Modified Cholesky Riemann Manifold Hamiltonian Monte Carlo: Exploiting Sparsity for Fast Sampling of High-dimensional Targets

TL;DR

This paper introduces a modified Cholesky Riemann manifold Hamiltonian Monte Carlo method that leverages sparsity and log-concavity to enable efficient, high-dimensional sampling in complex Bayesian models.

Contribution

It proposes a novel symmetric positive definite scaling matrix for RMHMC derived from a modified Cholesky factorization, exploiting Hessian sparsity and log-concavity for faster sampling.

Findings

Efficient sampling of high-dimensional targets achieved.

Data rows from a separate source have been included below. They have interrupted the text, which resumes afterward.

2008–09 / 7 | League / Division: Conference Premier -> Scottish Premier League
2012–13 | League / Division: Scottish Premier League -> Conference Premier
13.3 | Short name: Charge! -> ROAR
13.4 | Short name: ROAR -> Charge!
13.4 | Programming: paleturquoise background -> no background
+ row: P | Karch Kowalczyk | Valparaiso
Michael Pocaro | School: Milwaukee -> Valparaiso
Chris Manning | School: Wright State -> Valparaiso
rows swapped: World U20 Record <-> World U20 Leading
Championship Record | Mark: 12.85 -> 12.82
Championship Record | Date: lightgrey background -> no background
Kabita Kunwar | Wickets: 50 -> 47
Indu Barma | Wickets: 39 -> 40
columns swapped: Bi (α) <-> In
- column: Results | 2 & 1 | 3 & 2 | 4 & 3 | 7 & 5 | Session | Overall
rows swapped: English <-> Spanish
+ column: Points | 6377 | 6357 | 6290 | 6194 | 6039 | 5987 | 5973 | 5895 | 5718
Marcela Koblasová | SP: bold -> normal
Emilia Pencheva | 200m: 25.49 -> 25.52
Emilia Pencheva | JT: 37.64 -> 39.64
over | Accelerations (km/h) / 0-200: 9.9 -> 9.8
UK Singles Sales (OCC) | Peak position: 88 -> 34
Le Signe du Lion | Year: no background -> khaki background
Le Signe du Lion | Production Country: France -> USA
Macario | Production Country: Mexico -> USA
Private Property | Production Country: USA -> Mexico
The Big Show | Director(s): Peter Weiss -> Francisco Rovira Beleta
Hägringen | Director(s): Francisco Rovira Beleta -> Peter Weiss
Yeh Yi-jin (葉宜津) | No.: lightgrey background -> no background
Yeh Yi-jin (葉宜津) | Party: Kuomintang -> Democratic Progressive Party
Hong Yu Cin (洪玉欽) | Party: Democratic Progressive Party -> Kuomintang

Outperforms existing methods on challenging targets.

Successfully applied to real data in a state space model.

Abstract

Riemann manifold Hamiltonian Monte Carlo (RMHMC) has the potential to produce high-quality Markov chain Monte Carlo-output even for very challenging target distributions. To this end, a symmetric positive definite scaling matrix for RMHMC, which derives, via a modified Cholesky factorization, from the potentially indefinite negative Hessian of the target log-density is proposed. The methodology is able to exploit the sparsity of the Hessian, stemming from conditional independence modeling assumptions, and thus admit fast implementation of RMHMC even for high-dimensional target distributions. Moreover, the methodology can exploit log-concave conditional target densities, often encountered in Bayesian hierarchical models, for faster sampling and more straight forward tuning. The proposed methodology is compared to alternatives for some challenging targets, and is illustrated by applying a state space model to real data.